1. 人物概要
アナクレト・ホセ・マリア・ペーニャ・サレギは、スペインのバスク州、ラス・アレナスで生まれ、幼少期からスポーツに親しんだ。
1.1. 生誕と初期の人生
ペーニャは1895年4月9日に、現在のバスク州ビスカヤ県に位置するラス・アレナスで生まれた。彼の兄であるフロレンシオ・ペーニャもサッカー選手であり、アナクレトは1913年に地元のクラブであるアレナス・クルブ・デ・ゲチョでサッカー選手としてのキャリアをスタートさせた。
2. サッカー経歴
ペーニャは選手として、そして監督としてスペインサッカー界で長きにわたり活躍した。
2.1. 選手としての経歴
ミッドフィールダーとしてプレーしたペーニャは、キャリアの大部分をアレナス・クルブ・デ・ゲチョとレアル・マドリードCFで過ごし、数々のタイトルを獲得した。
2.1.1. アレナス・クルブ・デ・ゲチョ時代
1913年にアレナス・クルブ・デ・ゲチョでプロサッカー選手としてのキャリアを開始した。彼はこのクラブで4度のビスカヤ選手権優勝に貢献した。また、コパ・デル・レイでは、1919年に優勝を果たした。さらに、1917年と1925年には準優勝を経験している。
2.1.2. レアル・マドリードCF時代
1926年、ペーニャはマドリードへ移籍し、レアル・マドリードCFに加入した。彼は1932年までの6年間このクラブでプレーし、4度の中部地域選手権優勝に貢献した。この期間中、彼は1929年と1930年のコパ・デル・レイ決勝で準優勝を経験している。また、レアル・マドリードがクラブ史上初のラ・リーガタイトルを獲得した1931-32シーズンにも在籍していたが、当時36歳であったペーニャの出場はわずか4試合にとどまり、このタイトル獲得に貢献したと見なされるかは不明瞭である。
2.1.3. 代表チームとオリンピック出場
ペーニャはスペイン代表として国際舞台でも活躍し、21試合に出場した。特に、1924年パリオリンピックではスペイン代表の一員として出場している。
2.2. 指導者としての経歴
選手引退後、ペーニャは指導者の道に進み、複数のクラブを率いた。
2.2.1. 初期指導
選手としてのキャリアを終えた後、あるいはその終盤に、ペーニャは監督としての活動を開始した。初期の指導者キャリアでは、セルタ・デ・ビーゴの監督を務め、同クラブを2部リーグで指揮した。
2.2.2. 主要な指導実績
ペーニャはスポルティング・ヒホンとアレナス・クルブ・デ・ゲチョでそれぞれ2度監督を務めた。トップリーグでの指導経験もあり、1935-36シーズンにはレアル・オビエドを率いてリーグ3位という好成績を収めた。この時期はスペイン内戦が勃発する直前の時期にあたる。また、1946-47シーズンにはスポルティング・ヒホン(当時の名称はレアル・ヒホン)の監督としてトップリーグで指揮を執り、14チーム中10位でシーズンを終えた。
3. 陸上競技経歴
ペーニャはサッカー選手としての活動と並行して、陸上競技選手としても優れた才能を示し、数々の実績を残した。
3.1. スペイン陸上選手権
彼はスペイン陸上選手権で複数のメダルを獲得している。
- 1918年大会では、400 mで銀メダルを獲得した。
- 1923年大会では、やり投で銀メダル、200 m、110 mハードル、4×400mリレーでそれぞれ銅メダルを獲得した。

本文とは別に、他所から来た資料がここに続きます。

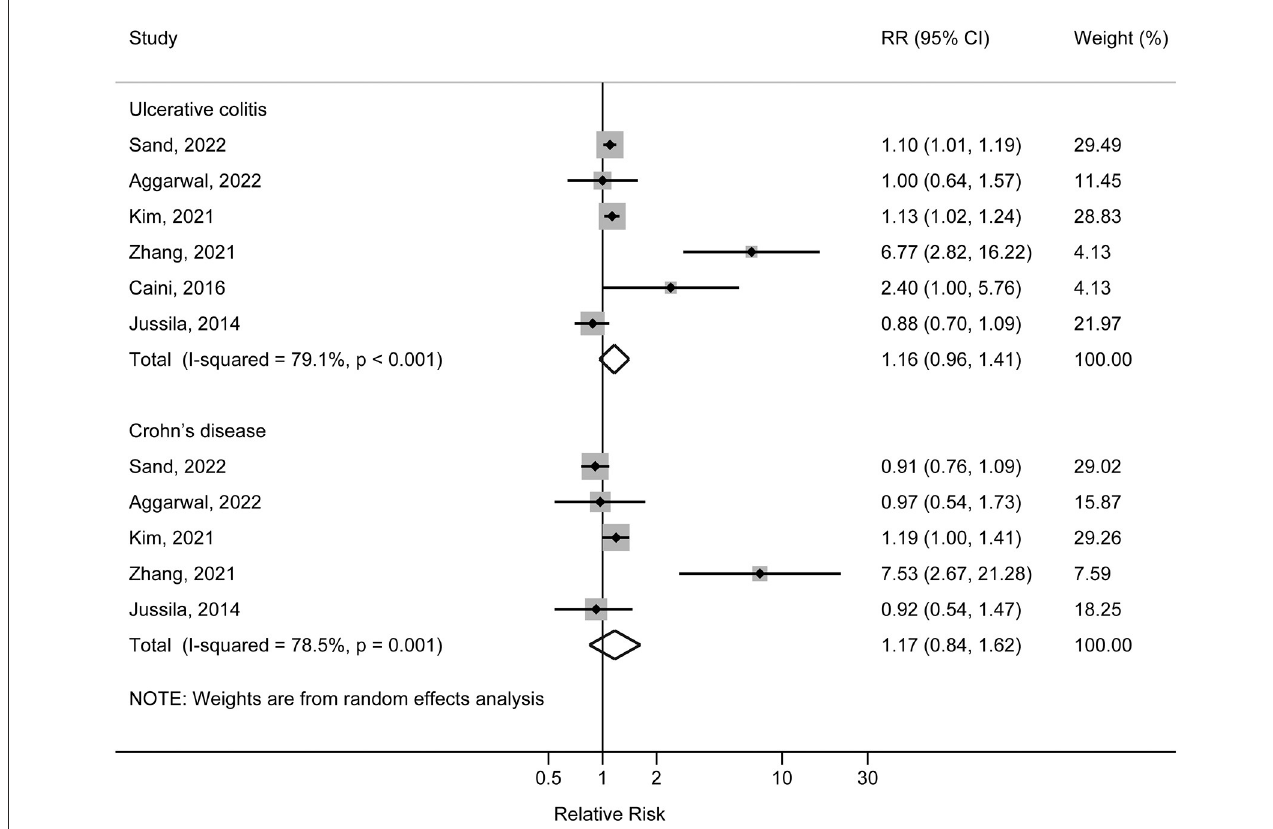
FIGURE2 Forest plot of associations of ulcerative colitis and Crohn’s disease with risk of Alzheimer’s disease.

- 1925年大会では、400mハードルと4×400mリレーで金メダルを獲得した。
- 1926年大会では、110 mハードルで金メダル、4×400mリレーで銅メダルを獲得した。
4. 死去
アナクレト・ホセ・マリア・ペーニャ・サレギは1989年1月13日に、彼の故郷であるラス・アレナスで死去した。
5. 評価と遺産
ペーニャはサッカー選手として、そして監督として、また陸上競技選手としても多岐にわたる才能を発揮し、スペインスポーツ界に大きな足跡を残した。特に、アレナス・クルブ・デ・ゲチョとレアル・マドリードCFでの選手としての成功、そしてスペイン代表としてオリンピックに出場した経験は、彼のキャリアのハイライトである。また、陸上競技における複数の国内選手権でのメダル獲得は、彼の並外れた運動能力と多様な才能を証明している。彼の功績は、スペインのスポーツ史において重要なものとして記憶されている。